Jujur Tidak Selalu Jadi Hancur


Rasulullah bersabda,”Tinggalkanlah urusan yang meragukanmu, lakukanlah suatu pekerjaan yang tak meragukanmu. Sesungguhnya kejujuran itu menyebabkan ketenangan sedangkan dusta menyebabkan kebimbangan (keraguan)” (HR. Turmudzi).

Banyak yang bilang kalau sesekali berbohong itu diperbolehkan asal demi kebaikan, makanya muncul istilah bohong putih atau bahasa bulenya white lie. Apakah hal itu diperbolehkan? Hmm, bohong tetap saja bohong, dan akan tetap menimbulkan masalah ketika kebohongan itu terbongkar.

Sebenarnya manusia itu diciptakan Allah SWT dengan program hati nurani, agar bisa memberikan alarm pada kita jika mulai melenceng di luar jalur-NYA.

Apa enaknya sih berbohong? Misal, ada yang mengatakan dengan berbohong maka sebuah hubungan akan teselamatkan atau terhindar dari amukan ortu, jadi apa iya itu demi kebenaran? Apa iya itu demi kebaikan? Bukannya demi keuntungan kita sendiri? Coba deh pikir ulang.

Dari hadist di atas, dijelaskan jika kita seharusnya melakukan sebuah pekerjaan yang tidak membuat kita ragu. Nah pada umumnya, orang-orang yang berbohong akan menimbulkan ragu dan bimbang di hatinya. Rasa bersalah itu pasti ada hanya berbeda takaran besarnya. Bahayanya, jika berbohong itu dijadikan kebiasaaan, maka dusta akan semakin besar, lidah kita pun akan semakin piawai memutarbalikkan fakta. Dan kita mulai terbiasa menjadi pendusta, ih ngeri!

Misalnya kita sudah terlanjur berdusta, lantas bagaimana cara memperbaikinya? Kalau nekat terus terang pasti takut makin hancur kepercayaan yang diberikan orang lain pada kita. Tetapi kalau berbohong terus, takutnya kita tidak bisa membedakan mana jujur mana yang bohong, semuanya mulai nge-blur.
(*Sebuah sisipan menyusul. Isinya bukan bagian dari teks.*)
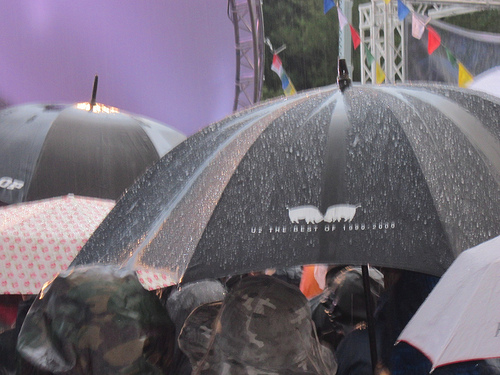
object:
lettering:
[249, 221, 399, 236]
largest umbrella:
[65, 57, 500, 374]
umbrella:
[0, 193, 179, 296]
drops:
[280, 143, 295, 156]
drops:
[445, 188, 461, 198]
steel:
[386, 34, 396, 72]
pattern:
[52, 242, 62, 250]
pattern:
[43, 253, 53, 261]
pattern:
[21, 280, 30, 287]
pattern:
[24, 236, 31, 243]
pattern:
[8, 280, 20, 287]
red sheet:
[425, 27, 440, 56]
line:
[396, 0, 476, 82]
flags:
[452, 59, 477, 87]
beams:
[355, 2, 410, 80]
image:
[251, 202, 394, 235]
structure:
[360, 0, 495, 85]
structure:
[334, 0, 354, 83]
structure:
[226, 0, 271, 113]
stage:
[1, 1, 500, 136]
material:
[69, 82, 499, 290]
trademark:
[283, 203, 365, 226]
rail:
[244, 0, 258, 106]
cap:
[16, 263, 191, 373]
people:
[176, 272, 338, 374]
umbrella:
[60, 58, 500, 375]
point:
[333, 57, 351, 88]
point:
[87, 74, 99, 106]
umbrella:
[391, 236, 499, 374]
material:
[346, 24, 364, 51]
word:
[248, 226, 265, 233]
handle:
[360, 265, 378, 374]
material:
[425, 27, 440, 52]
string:
[327, 0, 394, 82]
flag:
[361, 41, 373, 66]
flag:
[372, 62, 387, 83]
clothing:
[300, 261, 329, 301]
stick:
[86, 76, 100, 106]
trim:
[399, 334, 479, 373]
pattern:
[86, 222, 93, 228]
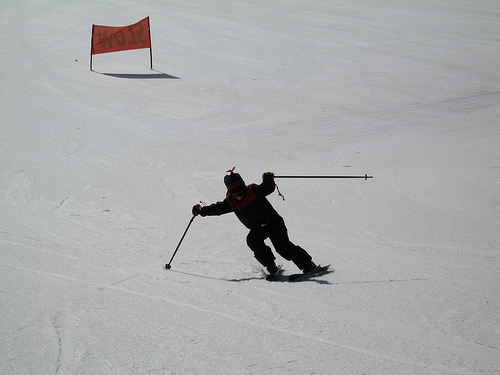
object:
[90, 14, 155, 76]
orange slow sign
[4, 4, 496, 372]
snow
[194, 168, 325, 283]
skier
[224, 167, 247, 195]
hat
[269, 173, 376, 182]
ski pole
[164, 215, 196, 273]
ski pole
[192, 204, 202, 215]
hand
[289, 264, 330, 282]
skis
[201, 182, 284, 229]
sweater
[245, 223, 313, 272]
pants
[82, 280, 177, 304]
tracks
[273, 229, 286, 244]
black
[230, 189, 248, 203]
mask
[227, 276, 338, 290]
shadow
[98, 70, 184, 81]
sign shadow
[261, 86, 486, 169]
ski tracks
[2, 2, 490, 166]
slope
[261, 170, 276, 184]
glove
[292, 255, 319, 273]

Pilih saja untuk melakukan pengakuan pada pihak yang kita bohongi. Jelaskan alasan kita berbohong, kalau memang saat itu kita sangat terdesak atau khilaf. Mungkin yang kita bohongi akan kecewa berat dan membenci kita habis-habisan. Hubungan bisa rusak dan sulit diperbaiki. Inilah yang sering kita sebut kehancuran. Tapi, tidak ada yang tidak bisa diperbaiki selama ada niat benar-benar ingin memperbaiki sikap.
Setelah kita jujur, pasti hati akan terasa lebih plong. Kemudian, saatnya untuk terus meminta maaf dan memperbaiki hubungan. Jika kita sudah berusaha tapi orang-orang yang kita bohongi itu memilih untuk menjaga jarak, biarkan saja karena itu pilihan mereka. Inilah harga yang harus dibayar jika kita berbohong. Berdusta lebih lama, hanya mengulur waktu terbukanya dusta seperti bom waktu yang siap meledak.

Yang paling penting berikutnya adalah jujurlah pada diri sendiri. Seringkali kita berbohong agar diri kita diterima di sebuah kelompok pertemanan. Contohnya saja, kita nekat berbaur dengan teman-teman jetset yang harga pakaiannya sama dengan dua bulan bayar kos dan nongkrongnya sama dengan satu minggu biaya kita makan. Demi bisa bergabung, kita terpaksa berbohong, mengatakan berasal dari keluarga kaya misalnya padahal orang tua hanyalah pegawai pabrik biasa.
Hal seperti itu jauh lebih tidak bagus lagi. Bayangkan saja jika penyamaran kita terbongkar, apa yang akan kita alami. Tak hanya dijauhi, kita pasi akan jauh lebih dihina lagi. Pasti tidak nyaman jika kita berlaku tidak sesuai kepribadian sebenarnya. Niatnya mau gaul, eh malah dapat caci maki.

So, masih mau bilang lebih baik bohong daripada hancur? Rasa-rasanya paradigma itu harus mulai diubah. Jujur akan menyelamatkan lebih banyak hati dari kehancuran. Jujur lebih menguatkan kepercayaan. Karena kita tahu betapa sulitnya mengembalikan kepercayaan yang telah rusak, maka hargailah kejujuran. Dengarkan hati nurani lebih dalam lagi. Selamat belajar, teladani sifat Rasulullah yang selalu menjaga amanah hingga mendapat gelar Ulil Amri.